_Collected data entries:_
==================================================
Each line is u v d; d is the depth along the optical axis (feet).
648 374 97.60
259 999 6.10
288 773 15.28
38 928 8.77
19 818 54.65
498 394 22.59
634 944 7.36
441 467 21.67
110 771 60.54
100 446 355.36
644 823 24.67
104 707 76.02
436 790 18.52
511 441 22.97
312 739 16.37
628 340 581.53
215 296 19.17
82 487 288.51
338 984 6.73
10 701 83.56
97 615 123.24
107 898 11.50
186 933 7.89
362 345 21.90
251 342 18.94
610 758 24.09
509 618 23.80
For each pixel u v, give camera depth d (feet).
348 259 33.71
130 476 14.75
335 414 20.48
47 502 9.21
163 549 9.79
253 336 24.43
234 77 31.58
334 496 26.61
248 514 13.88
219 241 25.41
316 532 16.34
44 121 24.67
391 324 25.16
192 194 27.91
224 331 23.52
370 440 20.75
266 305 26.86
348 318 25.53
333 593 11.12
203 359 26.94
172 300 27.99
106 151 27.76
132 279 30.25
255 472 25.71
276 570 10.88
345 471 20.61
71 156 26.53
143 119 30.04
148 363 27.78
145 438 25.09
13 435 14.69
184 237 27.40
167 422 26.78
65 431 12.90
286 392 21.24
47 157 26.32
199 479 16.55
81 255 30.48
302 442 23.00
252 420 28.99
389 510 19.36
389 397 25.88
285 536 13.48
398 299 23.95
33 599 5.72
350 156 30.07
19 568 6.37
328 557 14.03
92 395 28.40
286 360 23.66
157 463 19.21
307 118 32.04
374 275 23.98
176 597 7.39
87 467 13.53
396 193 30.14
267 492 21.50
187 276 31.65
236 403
==================================================
_What to produce:_
All lines in the records that contain "feet" are to be copied and returned.

_Result:_
Each line is u v d; d is the depth along the optical axis (feet).
For each pixel u v, give camera depth d (feet).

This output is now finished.